In order take account of new or unexpected circumstances, we have

In order take account of new or unexpected circumstances, we have put a lot of effort into finding out how the regeneration plans have changed over time, and into monitoring progress with ongoing interventions. This has become a major research task in a way we had not anticipated; one which has required good contacts with the city’s key service providers and significant assistance from them. Nonetheless

we are conscious that some service providers have proved more willing or able to provide us with information than others, and so our knowledge of intervention delivery is, we think, substantial but not complete (see Table 1). Through a review of the relevant policy literature, as well as interviews with key respondents in national and local roles in Scotland, we established that there were no clear theories of change or logic models helping to make

explicit the health or social outcomes expected to be affected by regeneration, and/or find more the mechanisms by which these outcomes would be achieved (Beck et al., 2010). For example, diversification of tenure (one aim of regeneration in Glasgow and elsewhere) is purported to bring a range of social, environmental and residential benefits to residents although how this will occur is rarely made explicit nor is there good evidence that it occurs (Bond et al., 2011 and Sautkina et al., 2012). Therefore, we have focused on a range of plausible health outcomes from regeneration including: mental wellbeing; health behaviors; and health-related quality

of life. However, in addition to selleck inhibitor health and wellbeing outcomes, we have also examined residential (housing and neighborhood) outcomes and social and community outcomes.
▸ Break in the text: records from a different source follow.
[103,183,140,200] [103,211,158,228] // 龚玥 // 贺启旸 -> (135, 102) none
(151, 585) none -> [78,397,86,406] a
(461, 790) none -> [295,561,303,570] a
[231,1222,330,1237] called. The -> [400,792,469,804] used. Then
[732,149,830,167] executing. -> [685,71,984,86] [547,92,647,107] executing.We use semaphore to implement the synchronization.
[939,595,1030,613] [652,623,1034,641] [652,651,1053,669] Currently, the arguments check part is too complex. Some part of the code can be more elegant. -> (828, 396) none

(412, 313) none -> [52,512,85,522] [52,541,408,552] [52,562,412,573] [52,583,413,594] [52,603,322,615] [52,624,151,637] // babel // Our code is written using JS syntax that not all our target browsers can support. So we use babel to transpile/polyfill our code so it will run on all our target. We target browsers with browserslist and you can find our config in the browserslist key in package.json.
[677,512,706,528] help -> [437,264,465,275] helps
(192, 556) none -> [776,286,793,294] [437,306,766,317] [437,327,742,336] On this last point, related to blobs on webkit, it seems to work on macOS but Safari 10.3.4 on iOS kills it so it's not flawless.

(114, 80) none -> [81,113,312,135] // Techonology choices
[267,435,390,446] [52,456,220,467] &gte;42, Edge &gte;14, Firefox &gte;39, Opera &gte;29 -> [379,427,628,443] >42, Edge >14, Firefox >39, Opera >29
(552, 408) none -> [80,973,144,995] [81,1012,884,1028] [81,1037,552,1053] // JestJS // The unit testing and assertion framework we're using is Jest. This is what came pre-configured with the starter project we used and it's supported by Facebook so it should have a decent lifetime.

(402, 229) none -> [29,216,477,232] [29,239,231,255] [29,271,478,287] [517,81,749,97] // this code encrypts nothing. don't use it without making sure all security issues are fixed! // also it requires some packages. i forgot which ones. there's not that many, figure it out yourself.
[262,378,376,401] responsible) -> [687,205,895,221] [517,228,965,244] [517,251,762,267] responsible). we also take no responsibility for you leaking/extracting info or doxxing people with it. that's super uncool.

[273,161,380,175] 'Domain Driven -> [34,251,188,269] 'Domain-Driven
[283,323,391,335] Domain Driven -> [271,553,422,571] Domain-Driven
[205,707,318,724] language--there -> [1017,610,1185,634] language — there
As Petticrew (2013) argues there is often no primary outcome for social interventions and the ones chosen reflect both the researchers’ and the stakeholders’ perspectives. Focusing only on health and wellbeing outcomes in the case of housing and regeneration interventions ‘may result in biased conclusions about their value’ (p.91). As the study has progressed we have developed Linifanib (ABT-869) our own sense of what some of the key mechanisms of change might be, including monitoring the relevant research literature produced in the years that followed our baseline survey. To this end, we are currently testing through our analysis the efficacy of several pathways to outcomes including: environmental; psychosocial; social; and empowerment. Moderators within these pathways include such issues as place attachment and resident attitudes to change. The pathways, mediators and moderators included in our analysis vary depending on the particular aspect of the intervention being studied. Through this approach we have been able to turn the variability of the intervention into a strength. Single, tightly defined interventions do not allow for this sort of detailed look at different mechanisms.